In their separation agreement, DH gave his ex their home. He signed a Quit Claim and the house is now only in her name. The mortgage however is still in both their names. The separation agreement states DH is not responsible financially for the home, but the fact that his name is still on the mortgage concerns me. What can DH do to have his name removed from the mortgage? If she defaults on her mortgage payments, will it affect his credit? What recourses does he have?
To my knowledge the only way to have his name removed from the mortgage is to have her refinance into her name only. Until that is done…he is tied to that mortgage and if she defaults, pays late…it can affect his credit. The banks don’t care about divorce, they just look at the loan, and who signed on the line to be responsible.

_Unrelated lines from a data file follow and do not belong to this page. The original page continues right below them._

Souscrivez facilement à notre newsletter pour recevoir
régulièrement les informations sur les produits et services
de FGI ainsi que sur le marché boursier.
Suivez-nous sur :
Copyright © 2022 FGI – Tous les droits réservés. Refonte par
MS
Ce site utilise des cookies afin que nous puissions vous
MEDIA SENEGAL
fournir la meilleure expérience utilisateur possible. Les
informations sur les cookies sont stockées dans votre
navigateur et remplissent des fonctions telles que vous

My husband called the mortgage lender and was told that his ex can assume the loan and remove his name from it without having to refinance. However, she needs to make the request herself since she will be assuming complete financial responsibility. There is a fee associated with this process that can range anywhere between $500-1000.
Currently, we can’t afford to pay the fee and we doubt she will willingly pay it herself. So my question is, if she defaults and we end up having to pay the mortgage to keep DH’s credit from getting affected, besides suing her for that money, can DH claim the house or foreclose/force her to sell it? If he can force her to sell it, would he be entitled to any capital gains at that point (currently he’s not because he gave her the house in the sep agreement) or just the money he has spent making the mortgage payments?
If the separation agreement does not require the ex to refinance the mortgage, or otherwise remove the other party from the loan, there is no recourse other than to force her to indemnify the other party in the event of default.
As far as the mortgage company is concerned, in the event of default they can still go after the other spouse personally in the event of default she will have to indemnify him for any damages. Unfortunately this will not prevent his credit from being damaged.